TASK: Convert the lines from the very first one through the line containing "scientific name: Micranthes virginiensis", both included, into a Markdown table with the columns Row and Line, numbering each row and omitting any blank lines.
#####
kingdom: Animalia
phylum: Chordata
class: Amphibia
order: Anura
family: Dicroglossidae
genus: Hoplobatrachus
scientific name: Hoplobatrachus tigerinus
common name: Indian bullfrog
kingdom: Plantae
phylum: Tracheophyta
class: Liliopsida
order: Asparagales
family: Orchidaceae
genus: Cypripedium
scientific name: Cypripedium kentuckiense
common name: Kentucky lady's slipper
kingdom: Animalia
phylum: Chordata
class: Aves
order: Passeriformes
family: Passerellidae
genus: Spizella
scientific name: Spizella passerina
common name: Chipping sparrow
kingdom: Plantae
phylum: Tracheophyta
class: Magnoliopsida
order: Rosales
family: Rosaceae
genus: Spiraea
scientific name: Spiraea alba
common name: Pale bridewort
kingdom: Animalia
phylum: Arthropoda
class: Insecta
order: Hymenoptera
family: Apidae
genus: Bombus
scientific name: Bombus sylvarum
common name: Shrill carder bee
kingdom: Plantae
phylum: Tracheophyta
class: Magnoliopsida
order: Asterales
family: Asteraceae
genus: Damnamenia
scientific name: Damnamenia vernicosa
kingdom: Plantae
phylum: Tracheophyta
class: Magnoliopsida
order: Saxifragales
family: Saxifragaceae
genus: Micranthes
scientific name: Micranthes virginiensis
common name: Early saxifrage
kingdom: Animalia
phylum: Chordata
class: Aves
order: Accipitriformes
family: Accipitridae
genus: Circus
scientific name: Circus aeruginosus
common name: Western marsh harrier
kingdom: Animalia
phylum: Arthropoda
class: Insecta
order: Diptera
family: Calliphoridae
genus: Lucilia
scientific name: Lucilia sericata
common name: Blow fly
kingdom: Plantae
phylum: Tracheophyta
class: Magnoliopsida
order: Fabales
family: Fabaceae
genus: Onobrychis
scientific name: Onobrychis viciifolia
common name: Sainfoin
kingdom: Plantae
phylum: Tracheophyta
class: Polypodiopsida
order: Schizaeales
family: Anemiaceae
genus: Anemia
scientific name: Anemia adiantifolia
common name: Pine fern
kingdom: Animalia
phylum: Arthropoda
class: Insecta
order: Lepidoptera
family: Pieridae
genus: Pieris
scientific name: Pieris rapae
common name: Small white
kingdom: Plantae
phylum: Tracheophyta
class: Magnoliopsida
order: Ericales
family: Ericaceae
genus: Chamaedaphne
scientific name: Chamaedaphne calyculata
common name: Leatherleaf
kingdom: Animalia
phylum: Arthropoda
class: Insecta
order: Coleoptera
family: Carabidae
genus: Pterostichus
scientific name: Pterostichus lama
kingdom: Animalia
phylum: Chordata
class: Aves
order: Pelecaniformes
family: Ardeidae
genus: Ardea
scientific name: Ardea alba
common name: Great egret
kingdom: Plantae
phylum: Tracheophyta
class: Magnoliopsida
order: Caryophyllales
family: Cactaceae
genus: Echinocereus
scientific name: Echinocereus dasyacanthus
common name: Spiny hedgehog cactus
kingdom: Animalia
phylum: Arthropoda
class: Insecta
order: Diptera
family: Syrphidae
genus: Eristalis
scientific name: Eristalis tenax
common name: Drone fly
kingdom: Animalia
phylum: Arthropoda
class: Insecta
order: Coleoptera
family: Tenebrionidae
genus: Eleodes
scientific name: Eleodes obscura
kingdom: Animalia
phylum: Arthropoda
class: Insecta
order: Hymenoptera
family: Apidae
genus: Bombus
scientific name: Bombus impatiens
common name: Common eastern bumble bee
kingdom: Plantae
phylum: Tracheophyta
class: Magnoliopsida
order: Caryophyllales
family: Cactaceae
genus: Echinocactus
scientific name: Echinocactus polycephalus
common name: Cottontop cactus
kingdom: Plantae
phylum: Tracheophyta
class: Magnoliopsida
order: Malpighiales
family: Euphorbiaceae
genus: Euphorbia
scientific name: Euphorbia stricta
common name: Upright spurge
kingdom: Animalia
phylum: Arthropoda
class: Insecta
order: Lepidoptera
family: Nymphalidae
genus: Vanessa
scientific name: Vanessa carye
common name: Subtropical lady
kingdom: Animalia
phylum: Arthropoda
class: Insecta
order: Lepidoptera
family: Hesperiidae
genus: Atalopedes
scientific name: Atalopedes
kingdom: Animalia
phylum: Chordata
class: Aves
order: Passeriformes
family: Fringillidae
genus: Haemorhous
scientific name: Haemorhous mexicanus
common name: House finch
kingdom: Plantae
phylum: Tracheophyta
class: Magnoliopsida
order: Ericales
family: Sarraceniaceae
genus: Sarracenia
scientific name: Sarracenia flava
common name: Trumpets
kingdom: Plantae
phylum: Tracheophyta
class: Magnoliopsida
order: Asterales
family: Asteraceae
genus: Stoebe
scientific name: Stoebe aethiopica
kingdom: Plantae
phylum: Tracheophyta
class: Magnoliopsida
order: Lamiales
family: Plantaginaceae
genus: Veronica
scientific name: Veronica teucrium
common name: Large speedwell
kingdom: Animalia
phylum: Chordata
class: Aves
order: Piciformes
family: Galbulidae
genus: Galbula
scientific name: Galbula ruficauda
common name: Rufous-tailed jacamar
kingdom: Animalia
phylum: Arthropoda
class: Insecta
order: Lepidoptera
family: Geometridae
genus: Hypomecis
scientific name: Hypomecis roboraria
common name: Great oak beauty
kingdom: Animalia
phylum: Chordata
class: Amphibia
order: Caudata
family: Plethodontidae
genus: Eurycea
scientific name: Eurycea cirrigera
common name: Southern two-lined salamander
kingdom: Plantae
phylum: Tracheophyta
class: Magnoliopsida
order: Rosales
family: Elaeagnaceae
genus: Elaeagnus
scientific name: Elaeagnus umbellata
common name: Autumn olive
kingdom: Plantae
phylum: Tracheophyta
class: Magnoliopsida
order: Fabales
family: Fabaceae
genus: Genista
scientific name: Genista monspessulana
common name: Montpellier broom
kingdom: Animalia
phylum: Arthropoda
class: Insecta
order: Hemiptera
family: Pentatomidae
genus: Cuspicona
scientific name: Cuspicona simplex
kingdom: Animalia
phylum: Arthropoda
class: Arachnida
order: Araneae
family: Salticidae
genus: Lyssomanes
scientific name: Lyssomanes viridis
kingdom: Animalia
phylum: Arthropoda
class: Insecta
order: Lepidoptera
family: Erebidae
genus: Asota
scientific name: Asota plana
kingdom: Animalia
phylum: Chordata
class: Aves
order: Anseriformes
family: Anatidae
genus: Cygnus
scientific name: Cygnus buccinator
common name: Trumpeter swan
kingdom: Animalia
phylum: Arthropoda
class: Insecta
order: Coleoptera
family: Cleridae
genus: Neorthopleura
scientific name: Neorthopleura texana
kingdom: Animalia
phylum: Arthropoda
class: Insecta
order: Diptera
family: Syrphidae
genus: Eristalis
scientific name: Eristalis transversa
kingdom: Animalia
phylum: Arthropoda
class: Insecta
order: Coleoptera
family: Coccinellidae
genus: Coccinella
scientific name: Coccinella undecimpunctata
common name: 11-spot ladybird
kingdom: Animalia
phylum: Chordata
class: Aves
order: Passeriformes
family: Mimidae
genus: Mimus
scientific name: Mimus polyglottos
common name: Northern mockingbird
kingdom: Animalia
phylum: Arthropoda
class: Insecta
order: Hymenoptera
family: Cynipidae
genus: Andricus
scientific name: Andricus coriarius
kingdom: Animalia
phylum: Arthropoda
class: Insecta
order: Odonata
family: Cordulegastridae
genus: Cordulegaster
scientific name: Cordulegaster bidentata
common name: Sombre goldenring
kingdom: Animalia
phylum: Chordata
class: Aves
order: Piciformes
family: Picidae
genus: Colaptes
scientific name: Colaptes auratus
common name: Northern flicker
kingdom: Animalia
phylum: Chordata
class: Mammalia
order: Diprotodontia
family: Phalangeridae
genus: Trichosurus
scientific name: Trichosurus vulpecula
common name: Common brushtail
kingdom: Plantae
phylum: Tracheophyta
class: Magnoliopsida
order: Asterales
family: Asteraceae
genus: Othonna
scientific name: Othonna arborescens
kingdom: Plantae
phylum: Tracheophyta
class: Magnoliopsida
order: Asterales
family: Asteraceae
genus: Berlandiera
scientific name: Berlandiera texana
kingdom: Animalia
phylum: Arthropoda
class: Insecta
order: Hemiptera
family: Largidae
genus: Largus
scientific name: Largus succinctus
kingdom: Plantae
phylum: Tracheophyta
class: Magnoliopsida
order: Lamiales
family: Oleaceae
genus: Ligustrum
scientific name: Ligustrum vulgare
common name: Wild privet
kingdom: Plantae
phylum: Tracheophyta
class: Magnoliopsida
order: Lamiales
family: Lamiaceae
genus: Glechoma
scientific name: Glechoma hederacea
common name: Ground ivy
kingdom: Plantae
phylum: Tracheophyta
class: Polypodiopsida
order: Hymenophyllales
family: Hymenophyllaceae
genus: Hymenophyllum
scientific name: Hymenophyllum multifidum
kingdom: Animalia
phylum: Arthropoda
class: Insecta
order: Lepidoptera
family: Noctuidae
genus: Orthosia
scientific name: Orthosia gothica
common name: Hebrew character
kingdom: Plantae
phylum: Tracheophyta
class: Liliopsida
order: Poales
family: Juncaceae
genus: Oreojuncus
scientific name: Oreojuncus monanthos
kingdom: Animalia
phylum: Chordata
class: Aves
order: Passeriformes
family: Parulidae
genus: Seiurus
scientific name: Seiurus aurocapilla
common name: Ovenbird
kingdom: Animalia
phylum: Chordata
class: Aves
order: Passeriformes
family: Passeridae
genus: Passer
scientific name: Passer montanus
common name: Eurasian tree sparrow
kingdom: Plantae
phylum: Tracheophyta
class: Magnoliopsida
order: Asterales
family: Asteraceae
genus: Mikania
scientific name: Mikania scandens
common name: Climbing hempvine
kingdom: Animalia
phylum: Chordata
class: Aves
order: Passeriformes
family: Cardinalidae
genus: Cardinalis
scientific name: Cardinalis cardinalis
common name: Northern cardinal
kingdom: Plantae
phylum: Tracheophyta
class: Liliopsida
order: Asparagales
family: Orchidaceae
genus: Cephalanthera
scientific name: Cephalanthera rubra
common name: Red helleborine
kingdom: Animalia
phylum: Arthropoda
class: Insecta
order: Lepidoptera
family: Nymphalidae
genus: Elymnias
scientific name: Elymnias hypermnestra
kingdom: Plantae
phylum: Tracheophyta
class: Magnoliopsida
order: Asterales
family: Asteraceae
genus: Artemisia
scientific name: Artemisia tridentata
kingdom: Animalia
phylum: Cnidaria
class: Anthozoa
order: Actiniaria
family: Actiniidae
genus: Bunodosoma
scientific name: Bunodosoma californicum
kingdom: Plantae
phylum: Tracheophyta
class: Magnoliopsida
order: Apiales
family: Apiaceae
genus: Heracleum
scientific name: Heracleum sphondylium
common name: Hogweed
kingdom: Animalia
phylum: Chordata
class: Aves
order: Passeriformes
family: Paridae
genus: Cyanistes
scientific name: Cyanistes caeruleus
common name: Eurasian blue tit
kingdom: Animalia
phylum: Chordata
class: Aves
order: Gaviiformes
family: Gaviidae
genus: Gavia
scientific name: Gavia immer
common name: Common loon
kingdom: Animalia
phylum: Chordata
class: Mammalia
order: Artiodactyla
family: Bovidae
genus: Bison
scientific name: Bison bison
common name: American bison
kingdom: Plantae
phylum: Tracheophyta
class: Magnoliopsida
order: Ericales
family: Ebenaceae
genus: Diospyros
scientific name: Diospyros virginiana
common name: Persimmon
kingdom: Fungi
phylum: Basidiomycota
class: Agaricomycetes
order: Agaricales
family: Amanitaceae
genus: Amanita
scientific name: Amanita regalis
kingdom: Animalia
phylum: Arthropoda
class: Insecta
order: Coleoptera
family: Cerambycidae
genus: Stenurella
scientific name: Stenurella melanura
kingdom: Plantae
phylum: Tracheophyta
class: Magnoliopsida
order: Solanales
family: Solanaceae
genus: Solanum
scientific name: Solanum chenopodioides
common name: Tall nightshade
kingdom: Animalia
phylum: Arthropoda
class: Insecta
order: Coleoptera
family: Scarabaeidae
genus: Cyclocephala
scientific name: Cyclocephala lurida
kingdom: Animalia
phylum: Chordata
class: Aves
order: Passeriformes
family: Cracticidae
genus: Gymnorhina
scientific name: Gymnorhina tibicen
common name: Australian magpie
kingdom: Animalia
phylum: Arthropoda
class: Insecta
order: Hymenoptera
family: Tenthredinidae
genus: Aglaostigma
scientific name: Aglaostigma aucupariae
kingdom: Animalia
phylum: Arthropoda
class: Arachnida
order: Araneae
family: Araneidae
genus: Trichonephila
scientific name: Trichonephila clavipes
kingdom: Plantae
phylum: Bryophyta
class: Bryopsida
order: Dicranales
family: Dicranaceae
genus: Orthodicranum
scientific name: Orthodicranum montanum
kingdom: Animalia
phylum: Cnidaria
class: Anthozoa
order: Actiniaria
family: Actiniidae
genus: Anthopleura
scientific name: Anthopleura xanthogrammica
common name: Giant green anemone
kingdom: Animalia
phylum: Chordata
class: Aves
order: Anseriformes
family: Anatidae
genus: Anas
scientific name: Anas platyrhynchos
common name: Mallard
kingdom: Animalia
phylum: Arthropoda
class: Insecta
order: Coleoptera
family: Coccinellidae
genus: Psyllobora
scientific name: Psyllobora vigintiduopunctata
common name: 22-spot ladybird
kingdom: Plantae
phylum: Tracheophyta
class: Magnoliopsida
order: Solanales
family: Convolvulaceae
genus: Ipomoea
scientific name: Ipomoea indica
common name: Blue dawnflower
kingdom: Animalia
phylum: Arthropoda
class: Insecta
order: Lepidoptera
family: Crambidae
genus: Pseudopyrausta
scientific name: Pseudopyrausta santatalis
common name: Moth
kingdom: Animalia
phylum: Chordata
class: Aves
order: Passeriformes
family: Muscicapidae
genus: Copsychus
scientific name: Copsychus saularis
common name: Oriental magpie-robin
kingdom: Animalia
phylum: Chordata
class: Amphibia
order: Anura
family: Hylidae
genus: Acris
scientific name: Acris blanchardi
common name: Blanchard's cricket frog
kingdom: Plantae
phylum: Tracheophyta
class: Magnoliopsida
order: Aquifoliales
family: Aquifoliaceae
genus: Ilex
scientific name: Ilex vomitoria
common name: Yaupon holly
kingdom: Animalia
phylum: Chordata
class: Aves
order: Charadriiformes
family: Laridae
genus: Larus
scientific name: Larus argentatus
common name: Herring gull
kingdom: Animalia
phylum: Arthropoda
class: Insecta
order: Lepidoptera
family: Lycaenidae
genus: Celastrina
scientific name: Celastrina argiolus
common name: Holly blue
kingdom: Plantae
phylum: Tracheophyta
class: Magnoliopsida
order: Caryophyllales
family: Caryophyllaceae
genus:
#####
RESULT OF THE EXERCISE:
| Row | Line |
|---|---|
| 1 | kingdom: Animalia |
| 2 | phylum: Chordata |
| 3 | class: Amphibia |
| 4 | order: Anura |
| 5 | family: Dicroglossidae |
| 6 | genus: Hoplobatrachus |
| 7 | scientific name: Hoplobatrachus tigerinus |
| 8 | common name: Indian bullfrog |
| 9 | kingdom: Plantae |
| 10 | phylum: Tracheophyta |
| 11 | class: Liliopsida |
| 12 | order: Asparagales |
| 13 | family: Orchidaceae |
| 14 | genus: Cypripedium |
| 15 | scientific name: Cypripedium kentuckiense |
| 16 | common name: Kentucky lady's slipper |
| 17 | kingdom: Animalia |
| 18 | phylum: Chordata |
| 19 | class: Aves |
| 20 | order: Passeriformes |
| 21 | family: Passerellidae |
| 22 | genus: Spizella |
| 23 | scientific name: Spizella passerina |
| 24 | common name: Chipping sparrow |
| 25 | kingdom: Plantae |
| 26 | phylum: Tracheophyta |
| 27 | class: Magnoliopsida |
| 28 | order: Rosales |
| 29 | family: Rosaceae |
| 30 | genus: Spiraea |
| 31 | scientific name: Spiraea alba |
| 32 | common name: Pale bridewort |
| 33 | kingdom: Animalia |
| 34 | phylum: Arthropoda |
| 35 | class: Insecta |
| 36 | order: Hymenoptera |
| 37 | family: Apidae |
| 38 | genus: Bombus |
| 39 | scientific name: Bombus sylvarum |
| 40 | common name: Shrill carder bee |
| 41 | kingdom: Plantae |
| 42 | phylum: Tracheophyta |
| 43 | class: Magnoliopsida |
| 44 | order: Asterales |
| 45 | family: Asteraceae |
| 46 | genus: Damnamenia |
| 47 | scientific name: Damnamenia vernicosa |
| 48 | kingdom: Plantae |
| 49 | phylum: Tracheophyta |
| 50 | class: Magnoliopsida |
| 51 | order: Saxifragales |
| 52 | family: Saxifragaceae |
| 53 | genus: Micranthes |
| 54 | scientific name: Micranthes virginiensis |